*** Records to process ***

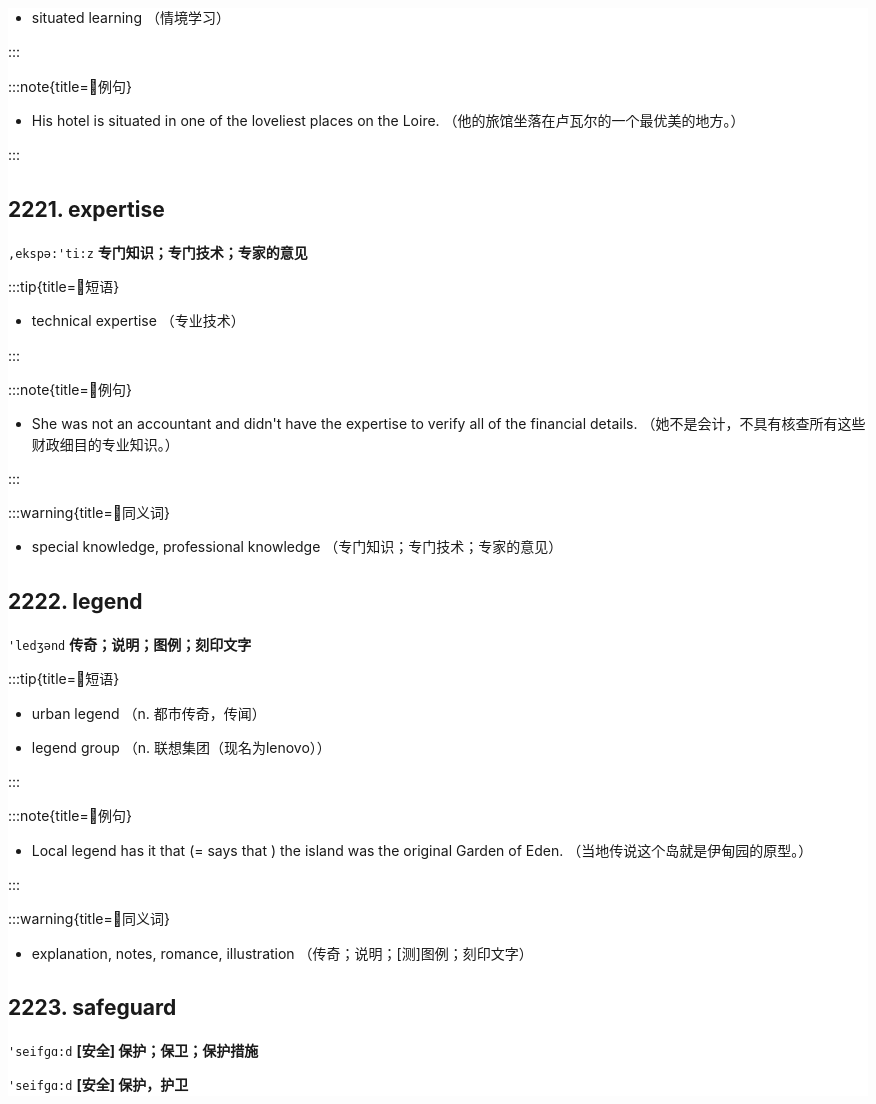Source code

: - situated learning （情境学习）

:::

:::note{title=🎤例句}

- His hotel is situated in one of the loveliest places on the Loire. （他的旅馆坐落在卢瓦尔的一个最优美的地方。）

:::

## 2221. expertise

`,ekspə:'ti:z`  **专门知识；专门技术；专家的意见**

:::tip{title=🤩短语}

- technical expertise （专业技术）

:::

:::note{title=🎤例句}

- She was not an accountant and didn't have the expertise to verify all of the financial details. （她不是会计，不具有核查所有这些财政细目的专业知识。）

:::

:::warning{title=🤔同义词}

- special knowledge, professional knowledge （专门知识；专门技术；专家的意见）


## 2222. legend

`'ledʒənd`  **传奇；说明；图例；刻印文字**

:::tip{title=🤩短语}

- urban legend （n. 都市传奇，传闻）

- legend group （n. 联想集团（现名为lenovo））

:::

:::note{title=🎤例句}

- Local legend has it that (= says that ) the island was the original Garden of Eden. （当地传说这个岛就是伊甸园的原型。）

:::

:::warning{title=🤔同义词}

- explanation, notes, romance, illustration （传奇；说明；[测]图例；刻印文字）


## 2223. safeguard

`'seifɡɑ:d`  **[安全] 保护；保卫；保护措施**

`'seifɡɑ:d`  **[安全] 保护，护卫**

*** End of Records to process ***

Work instructions:
Edit all the records so that each "expertise" becomes "know-how" and nothing else changes. Leave the pictures out of your answer.

Output below:
Source code

: - situated learning （情境学习）

:::

:::note{title=🎤例句}

- His hotel is situated in one of the loveliest places on the Loire. （他的旅馆坐落在卢瓦尔的一个最优美的地方。）

:::

## 2221. know-how

`,ekspə:'ti:z`  **专门知识；专门技术；专家的意见**

:::tip{title=🤩短语}

- technical know-how （专业技术）

:::

:::note{title=🎤例句}

- She was not an accountant and didn't have the know-how to verify all of the financial details. （她不是会计，不具有核查所有这些财政细目的专业知识。）

:::

:::warning{title=🤔同义词}

- special knowledge, professional knowledge （专门知识；专门技术；专家的意见）


## 2222. legend

`'ledʒənd`  **传奇；说明；图例；刻印文字**

:::tip{title=🤩短语}

- urban legend （n. 都市传奇，传闻）

- legend group （n. 联想集团（现名为lenovo））

:::

:::note{title=🎤例句}

- Local legend has it that (= says that ) the island was the original Garden of Eden. （当地传说这个岛就是伊甸园的原型。）

:::

:::warning{title=🤔同义词}

- explanation, notes, romance, illustration （传奇；说明；[测]图例；刻印文字）


## 2223. safeguard

`'seifɡɑ:d`  **[安全] 保护；保卫；保护措施**

`'seifɡɑ:d`  **[安全] 保护，护卫**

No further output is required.